Tegelijk doet de HEER Zijn aanschijn over ons lichten (vgl. Num.6:24-26). "Ja, duisternis zal de aarde bedekken en donkerheid de natiën, maar over jullie zal de HEER opgaan en Zijn heerlijkheid zal over jullie gezien worden" (Jes.60:2). Dan komt Hij met het "stralende Licht" van Zijn waarheid. Dan hebben we de "zon" en "maan" en de "sterren" van ons religieuze systeem niet meer nodig, want de heerlijkheid van God is ons licht (Op.21:23). Wat is het heerlijk, dat we dat niet alleen dáár en later mogen "zien", maar ook al hier, nu! In jezelf!

WEE HUN DIE OP DE AARDE WONEN

De eerste "vier bazuinen" (vier: wereldwijd) gaan dus gepaard met "vier" "aanrakingen" van het levende Woord. Het betreft de bestaansniveaus "aarde" en "zee", en "water-" en "lichtbronnen" van "wie een oor heeft om te horen wat de Geest tot de gemeenten zegt". Die "plagen" raken de "oude mens" die het Koninkrijk van God niet kan beërven" (1Cor.15:50).

Na de vierde bazuin "hoorde" Johannes iets anders: "Er vloog een arend in het midden van de hemel, die met luide stem zei: Wee, wee, wee hun, die op de aarde wonen, vanwege de overige stemmen van de bazuin van de drie engelen, die nog bazuinen zullen!" (Op.8:13).

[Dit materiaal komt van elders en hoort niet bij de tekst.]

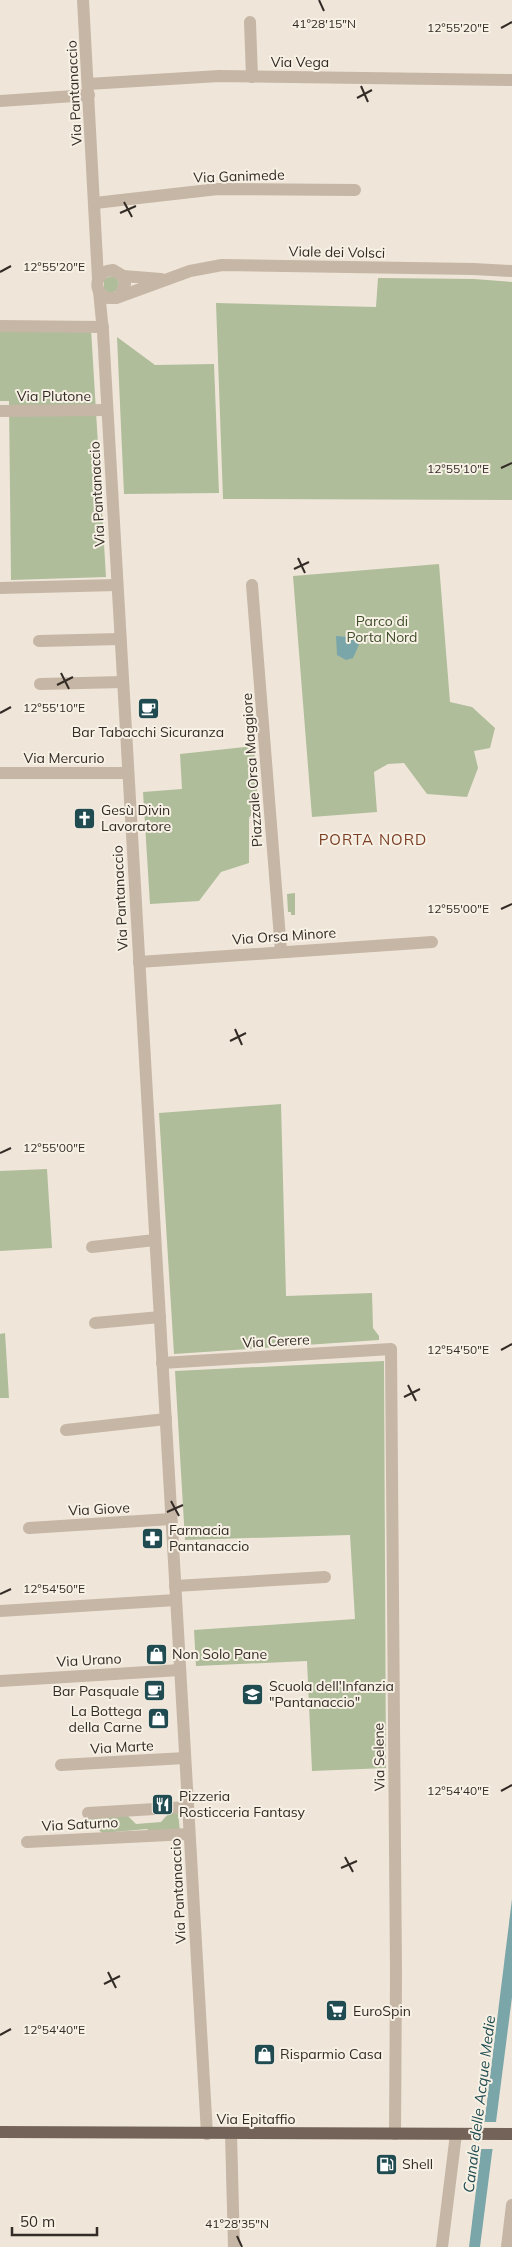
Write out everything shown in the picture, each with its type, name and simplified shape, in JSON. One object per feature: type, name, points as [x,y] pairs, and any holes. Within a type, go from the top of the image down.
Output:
[{"type":"main road","name":"Via Epitaffio","points":[[0,2132],[512,2134]]},
{"type":"street","name":"Via Pantanaccio","points":[[83,0],[95,202],[96,258],[118,585],[207,2134]]},
{"type":"street","points":[[250,22],[252,77]]},
{"type":"street","name":"Via Vega","points":[[0,100],[218,76],[388,76],[512,80]]},
{"type":"street","name":"Via Ganimede","points":[[95,202],[218,189],[355,190]]},
{"type":"street","name":"Via Pantanaccio","points":[[97,244],[103,256],[118,273]]},
{"type":"street","name":"Viale dei Volsci","points":[[116,297],[152,286],[164,279],[201,268],[232,264],[512,271]]},
{"type":"street","points":[[104,272],[118,273],[126,284],[116,297],[104,297],[98,285],[104,272]]},
{"type":"street","name":"Viale dei Volsci","points":[[118,273],[164,279]]},
{"type":"street","name":"Via Pantanaccio","points":[[102,327],[116,297]]},
{"type":"street","points":[[0,326],[102,327]]},
{"type":"street","name":"Via Plutone","points":[[0,411],[107,410]]},
{"type":"street","points":[[0,588],[118,585]]},
{"type":"street","name":"Piazzale Orsa Maggiore","points":[[252,585],[281,951]]},
{"type":"street","points":[[39,641],[120,639]]},
{"type":"street","points":[[40,684],[123,682]]},
{"type":"street","name":"Via Mercurio","points":[[0,773],[128,773]]},
{"type":"street","name":"Via Orsa Minore","points":[[139,962],[432,942]]},
{"type":"street","points":[[92,1247],[155,1240]]},
{"type":"street","points":[[95,1323],[160,1317]]},
{"type":"street","name":"Via Cerere","points":[[162,1363],[390,1349]]},
{"type":"street","name":"Via Selene","points":[[390,1349],[396,1974],[395,2134]]},
{"type":"street","points":[[66,1430],[166,1420]]},
{"type":"street","name":"Via Giove","points":[[29,1528],[171,1519]]},
{"type":"street","points":[[175,1586],[325,1577]]},
{"type":"street","points":[[0,1611],[176,1600]]},
{"type":"street","name":"Via Urano","points":[[0,1681],[180,1670]]},
{"type":"street","name":"Via Marte","points":[[61,1765],[185,1758]]},
{"type":"street","name":"Via Saturno","points":[[27,1842],[135,1823],[188,1806]]},
{"type":"street","name":"Via Saturno","points":[[88,1813],[190,1834]]},
{"type":"street","points":[[231,2134],[234,2247]]},
{"type":"street","points":[[442,2247],[461,2134]]},
{"type":"street","points":[[507,2247],[512,2204]]},
{"type":"green space","points":[[112,276],[117,278],[119,284],[116,291],[111,293],[104,290],[104,279]]},
{"type":"green space","points":[[378,278],[474,279],[512,282],[512,500],[223,499],[216,303],[376,307]]},
{"type":"green space","points":[[91,329],[106,577],[11,580],[9,401],[0,401],[0,330]]},
{"type":"green space","points":[[117,337],[155,365],[214,364],[219,493],[124,494]]},
{"type":"green space","name":"Parco di Porta Nord","points":[[439,564],[450,702],[472,707],[495,728],[490,748],[474,751],[478,768],[467,797],[427,794],[404,763],[388,764],[374,772],[377,812],[312,817],[293,576]]},
{"type":"green space","points":[[254,746],[258,806],[249,818],[249,863],[221,872],[199,901],[150,904],[143,792],[182,789],[180,754]]},
{"type":"green space","points":[[295,893],[295,915],[291,915],[291,912],[288,912],[287,894]]},
{"type":"green space","points":[[281,1104],[286,1296],[372,1293],[373,1328],[379,1336],[379,1340],[174,1354],[159,1113]]},
{"type":"green space","points":[[47,1169],[52,1248],[0,1251],[0,1171]]},
{"type":"green space","points":[[5,1333],[9,1398],[0,1398],[0,1334]]},
{"type":"green space","points":[[384,1361],[386,1768],[312,1771],[307,1661],[196,1666],[194,1630],[355,1619],[350,1535],[185,1540],[175,1371]]},
{"type":"green space","points":[[169,1813],[178,1813],[180,1831],[150,1832],[147,1829],[102,1833],[99,1830],[89,1830],[88,1817],[127,1815],[136,1824],[161,1822]]},
{"type":"water","points":[[336,636],[362,638],[353,658],[346,660],[337,655]]},
{"type":"water","points":[[512,1899],[512,1997],[480,2247],[469,2247]]},
{"type":"pier","points":[[482,2122],[499,2122],[495,2149],[478,2149]]},
{"type":"place","name":"Bar Tabacchi Sicuranza","points":[[148,709]]},
{"type":"place","name":"Gesù Divin Lavoratore","points":[[85,818]]},
{"type":"place","name":"Farmacia Pantanaccio","points":[[153,1538]]},
{"type":"place","name":"Non Solo Pane","points":[[156,1654]]},
{"type":"place","name":"Bar Pasquale","points":[[155,1691]]},
{"type":"place","name":"Scuola dell'Infanzia \"Pantanaccio\"","points":[[253,1694]]},
{"type":"place","name":"La Bottega della Carne","points":[[158,1719]]},
{"type":"place","name":"Pizzeria Rosticceria Fantasy","points":[[163,1804]]},
{"type":"place","name":"EuroSpin","points":[[337,2011]]},
{"type":"place","name":"Risparmio Casa","points":[[264,2054]]},
{"type":"place","name":"Shell","points":[[386,2164]]},
{"type":"district","name":"PORTA NORD","points":[[373,839]]},
{"type":"water label","name":"Canale delle Acque Medie","points":[[479,2104]]}]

Die "arend in het midden van de hemel" is "van binnen vol ogen" (Op.4:8). Dat is een aspect van "de zonen Gods", die "in het midden" van Gods "troon" zijn: ze "zien" wat er uit het binnenste van de "oude" mens kan komen en ze hebben dat overwonnen (vgl.Joh.2:24-25, Mar.7:21, Rom.8:37). Dag en nacht juichen ze dan ook: "Heilig, heilig, heilig is de Here God, de Almachtige, die was, die is, en die komt" (Op.4:8b).

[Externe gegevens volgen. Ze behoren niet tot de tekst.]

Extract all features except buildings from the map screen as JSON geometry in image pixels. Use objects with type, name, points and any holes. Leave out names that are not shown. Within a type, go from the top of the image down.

"Maar", zegt de "arend" met een "luide stem": "Wee, wee, wee hun, die nog "op de aarde wonen" en dáár blijven "bouwen" en "zwoegen". Wee hun, die nog steeds de dingen die boven zijn niet zoeken (vgl. Col.3:2). Hun aardsgezindheid zal nog bewustgemaakt en blootgelegd moeten worden. Wee hun! Er komen nòg drie bazuinen! "Wee, wee, wee hun, die op de aarde wonen".

Dat wee hun is geen bedreiging in de zin van: Ik zal ze! Het is een uiting van mededogen en bewogenheid voor "Zijn volk": "Ach, arme mensen! Jullie moeten nòg meer "plagen" ervaren om ook uitgeleid te kunnen worden. Wat zijn jullie te beklagen! Wee, wee, wee!